Instructions to follow | What you produce should be every line from the data that includes "Memorial".

** Opening Input records block **

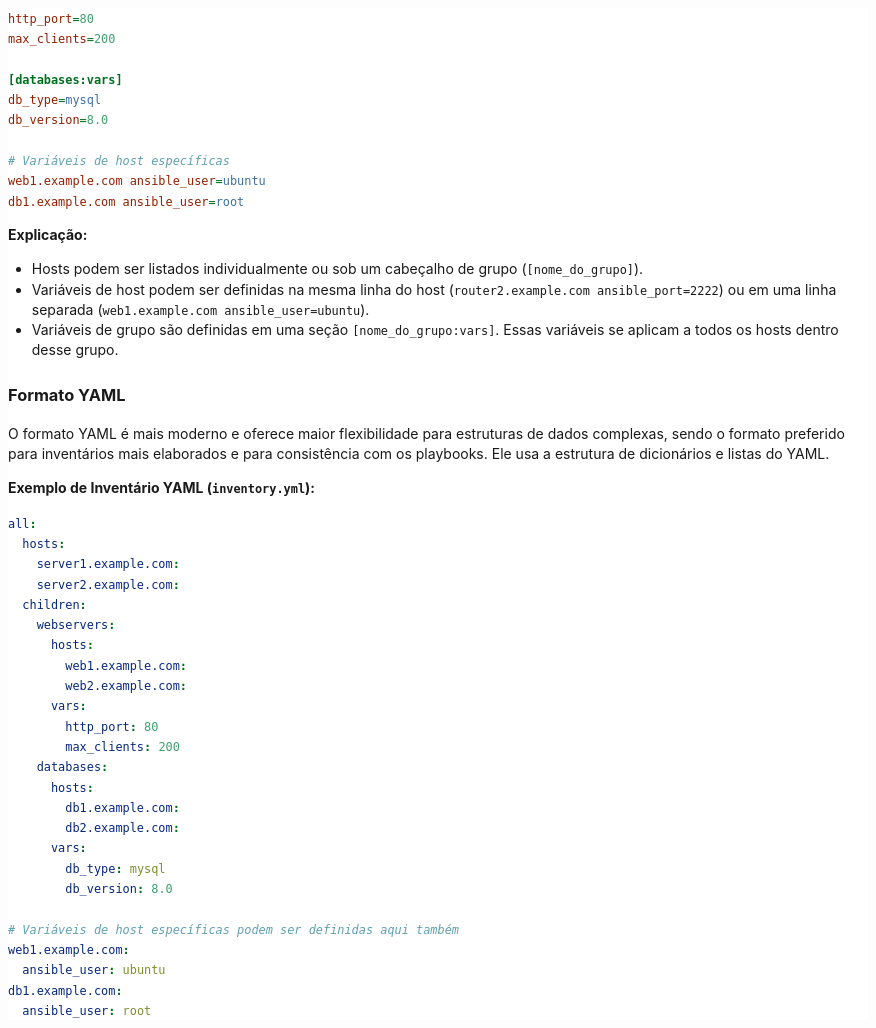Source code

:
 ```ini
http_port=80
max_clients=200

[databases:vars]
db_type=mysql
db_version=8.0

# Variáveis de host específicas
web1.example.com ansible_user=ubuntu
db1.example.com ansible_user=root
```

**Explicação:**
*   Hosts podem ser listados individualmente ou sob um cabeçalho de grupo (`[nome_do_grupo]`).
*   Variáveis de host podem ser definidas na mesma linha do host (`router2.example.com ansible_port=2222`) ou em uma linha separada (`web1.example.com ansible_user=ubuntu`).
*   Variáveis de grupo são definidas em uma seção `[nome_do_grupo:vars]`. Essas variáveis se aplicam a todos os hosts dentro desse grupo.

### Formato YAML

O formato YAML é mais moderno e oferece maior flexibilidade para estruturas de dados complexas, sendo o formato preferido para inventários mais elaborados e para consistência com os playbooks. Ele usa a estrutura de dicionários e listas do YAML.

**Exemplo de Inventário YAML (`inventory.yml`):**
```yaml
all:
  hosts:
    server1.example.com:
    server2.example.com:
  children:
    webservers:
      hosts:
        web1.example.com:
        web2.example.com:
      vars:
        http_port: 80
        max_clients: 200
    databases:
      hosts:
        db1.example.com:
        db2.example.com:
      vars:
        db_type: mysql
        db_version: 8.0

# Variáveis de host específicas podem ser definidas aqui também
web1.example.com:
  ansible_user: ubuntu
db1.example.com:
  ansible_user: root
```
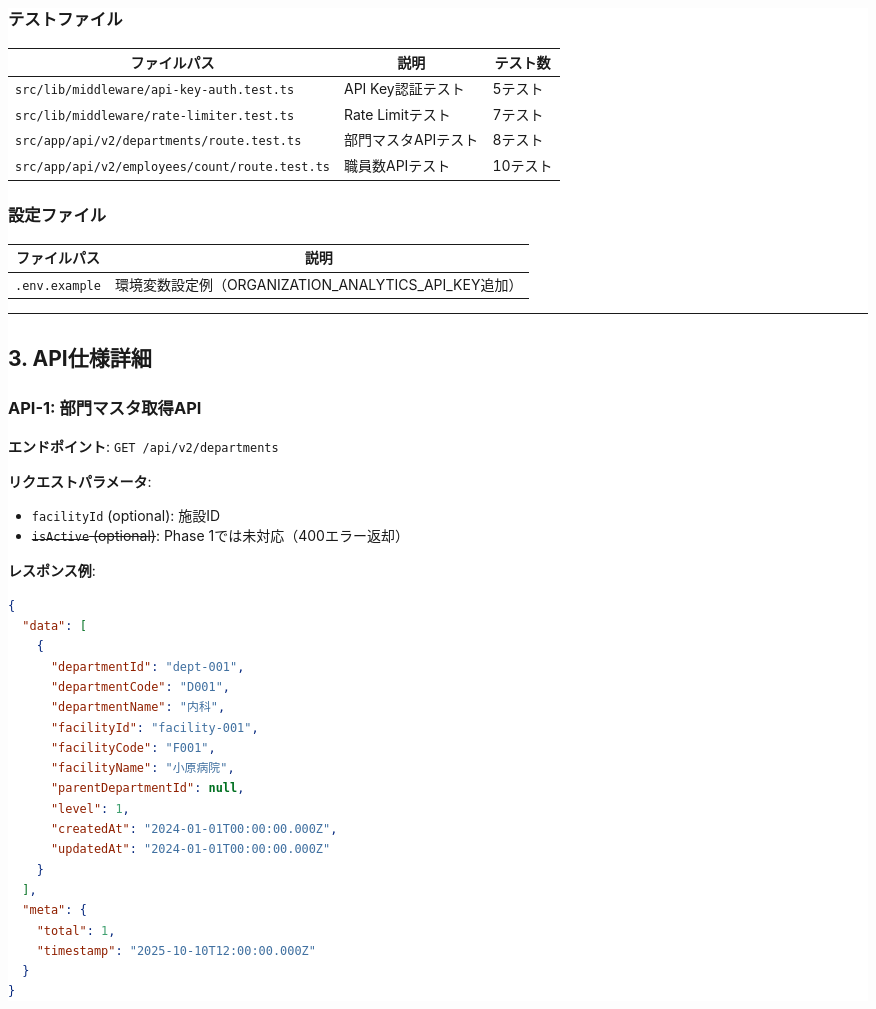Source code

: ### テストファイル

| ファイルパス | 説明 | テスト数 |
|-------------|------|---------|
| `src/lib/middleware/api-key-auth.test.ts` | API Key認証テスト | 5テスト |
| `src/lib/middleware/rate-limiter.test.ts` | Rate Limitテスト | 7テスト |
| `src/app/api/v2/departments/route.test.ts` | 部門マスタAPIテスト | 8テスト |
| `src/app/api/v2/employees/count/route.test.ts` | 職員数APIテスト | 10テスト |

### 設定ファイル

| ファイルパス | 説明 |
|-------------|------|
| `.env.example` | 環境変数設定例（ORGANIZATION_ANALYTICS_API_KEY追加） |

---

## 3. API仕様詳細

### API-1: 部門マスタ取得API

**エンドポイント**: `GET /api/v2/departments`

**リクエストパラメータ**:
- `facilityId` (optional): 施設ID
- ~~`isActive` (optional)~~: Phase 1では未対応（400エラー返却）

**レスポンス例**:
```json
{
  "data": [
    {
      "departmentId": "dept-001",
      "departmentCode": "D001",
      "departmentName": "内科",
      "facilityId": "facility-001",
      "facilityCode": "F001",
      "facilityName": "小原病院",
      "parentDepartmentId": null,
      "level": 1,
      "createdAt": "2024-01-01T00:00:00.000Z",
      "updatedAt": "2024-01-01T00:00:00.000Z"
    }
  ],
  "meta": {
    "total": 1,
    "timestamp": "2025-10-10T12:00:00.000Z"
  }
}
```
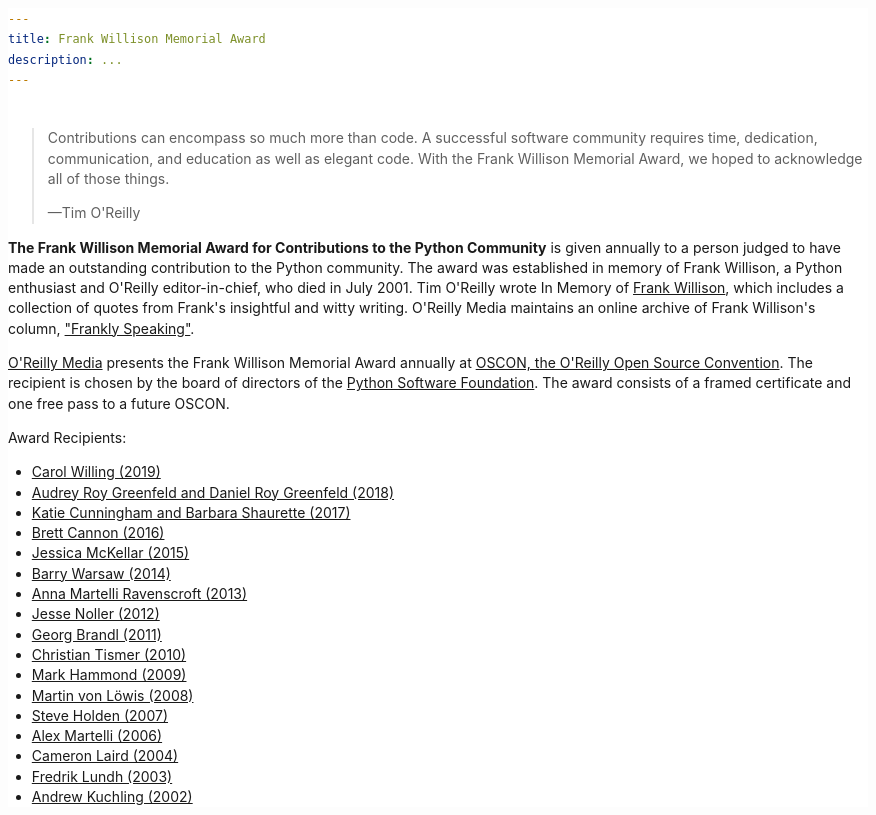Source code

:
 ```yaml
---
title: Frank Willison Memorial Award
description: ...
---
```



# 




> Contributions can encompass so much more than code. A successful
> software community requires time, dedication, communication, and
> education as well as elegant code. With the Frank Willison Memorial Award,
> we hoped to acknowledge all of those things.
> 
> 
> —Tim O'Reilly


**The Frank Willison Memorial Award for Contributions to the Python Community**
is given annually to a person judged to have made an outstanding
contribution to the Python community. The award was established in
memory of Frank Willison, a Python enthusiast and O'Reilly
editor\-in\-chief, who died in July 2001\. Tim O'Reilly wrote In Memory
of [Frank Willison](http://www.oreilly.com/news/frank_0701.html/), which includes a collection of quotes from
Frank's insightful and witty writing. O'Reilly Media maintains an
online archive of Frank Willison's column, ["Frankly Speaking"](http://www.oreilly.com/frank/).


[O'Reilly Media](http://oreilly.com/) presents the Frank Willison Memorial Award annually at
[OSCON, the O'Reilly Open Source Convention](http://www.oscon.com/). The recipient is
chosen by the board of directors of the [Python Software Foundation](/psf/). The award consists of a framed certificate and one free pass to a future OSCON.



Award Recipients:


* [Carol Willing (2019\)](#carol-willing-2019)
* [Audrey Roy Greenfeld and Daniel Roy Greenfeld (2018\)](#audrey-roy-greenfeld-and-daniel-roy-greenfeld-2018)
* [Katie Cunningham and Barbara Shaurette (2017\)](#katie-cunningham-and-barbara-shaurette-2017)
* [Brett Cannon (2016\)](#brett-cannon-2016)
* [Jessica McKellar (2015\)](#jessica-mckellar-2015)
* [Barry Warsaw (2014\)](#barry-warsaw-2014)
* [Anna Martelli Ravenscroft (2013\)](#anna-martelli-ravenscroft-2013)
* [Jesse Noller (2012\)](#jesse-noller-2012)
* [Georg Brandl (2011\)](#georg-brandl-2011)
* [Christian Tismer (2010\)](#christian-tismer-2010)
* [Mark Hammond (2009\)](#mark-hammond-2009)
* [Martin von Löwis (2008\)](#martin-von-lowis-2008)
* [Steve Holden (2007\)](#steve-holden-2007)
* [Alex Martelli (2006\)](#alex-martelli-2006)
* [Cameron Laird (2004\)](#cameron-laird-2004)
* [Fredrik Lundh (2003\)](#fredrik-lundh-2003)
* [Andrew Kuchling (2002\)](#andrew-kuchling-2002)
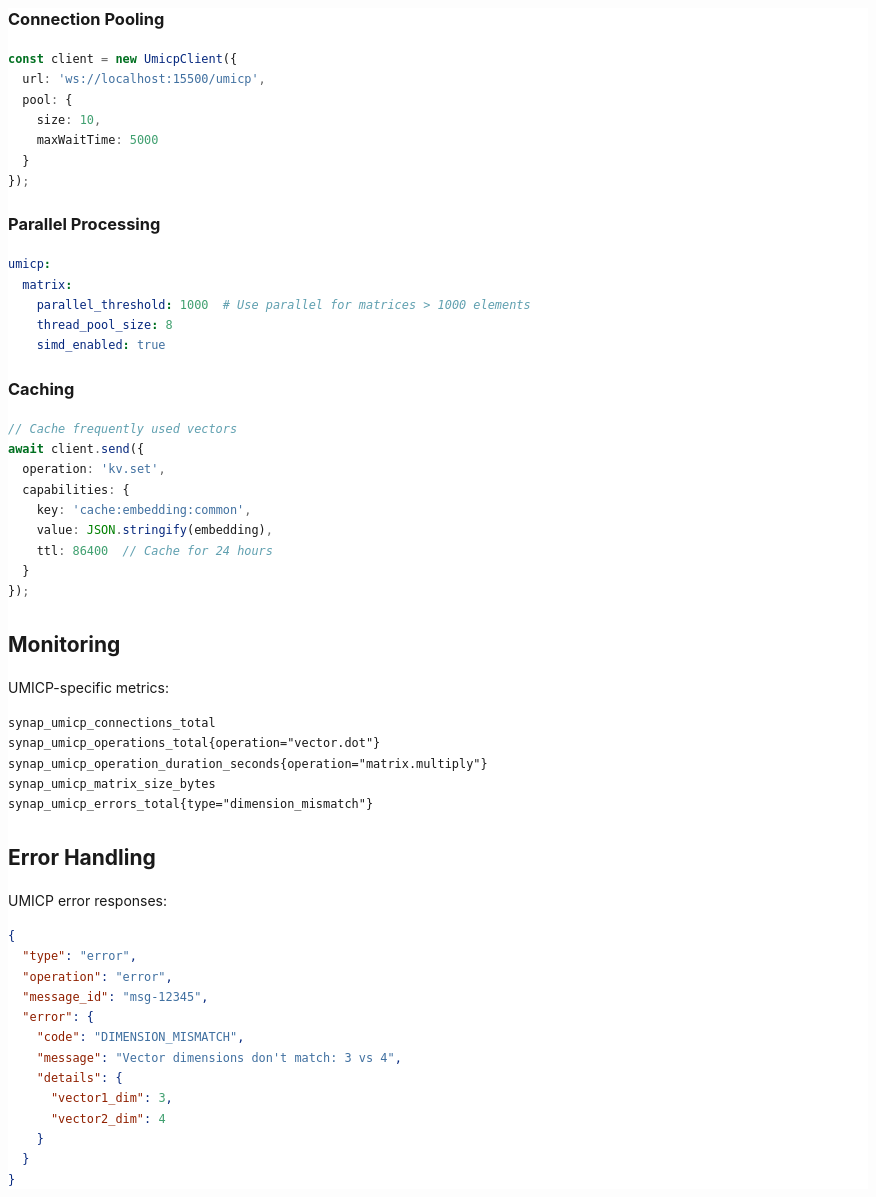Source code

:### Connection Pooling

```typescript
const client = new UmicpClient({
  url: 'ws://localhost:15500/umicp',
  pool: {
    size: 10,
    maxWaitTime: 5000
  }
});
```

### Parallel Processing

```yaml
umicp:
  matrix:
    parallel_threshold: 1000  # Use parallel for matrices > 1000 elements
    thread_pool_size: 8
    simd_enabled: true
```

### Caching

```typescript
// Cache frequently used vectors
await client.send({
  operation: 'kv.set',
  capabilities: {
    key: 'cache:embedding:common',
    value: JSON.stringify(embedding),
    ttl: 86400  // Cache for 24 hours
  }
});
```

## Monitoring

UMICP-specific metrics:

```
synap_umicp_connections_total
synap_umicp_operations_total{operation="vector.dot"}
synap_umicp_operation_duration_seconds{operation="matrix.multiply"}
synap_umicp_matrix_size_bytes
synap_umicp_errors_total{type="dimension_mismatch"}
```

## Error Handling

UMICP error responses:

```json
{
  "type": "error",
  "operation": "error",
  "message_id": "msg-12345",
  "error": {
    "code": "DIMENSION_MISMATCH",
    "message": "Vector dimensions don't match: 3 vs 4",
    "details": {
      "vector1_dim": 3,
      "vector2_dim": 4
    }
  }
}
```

** Closing Input records block **

Completed task |
title: Frank Willison Memorial Award
> education as well as elegant code. With the Frank Willison Memorial Award,
**The Frank Willison Memorial Award for Contributions to the Python Community**
[O'Reilly Media](http://oreilly.com/) presents the Frank Willison Memorial Award annually at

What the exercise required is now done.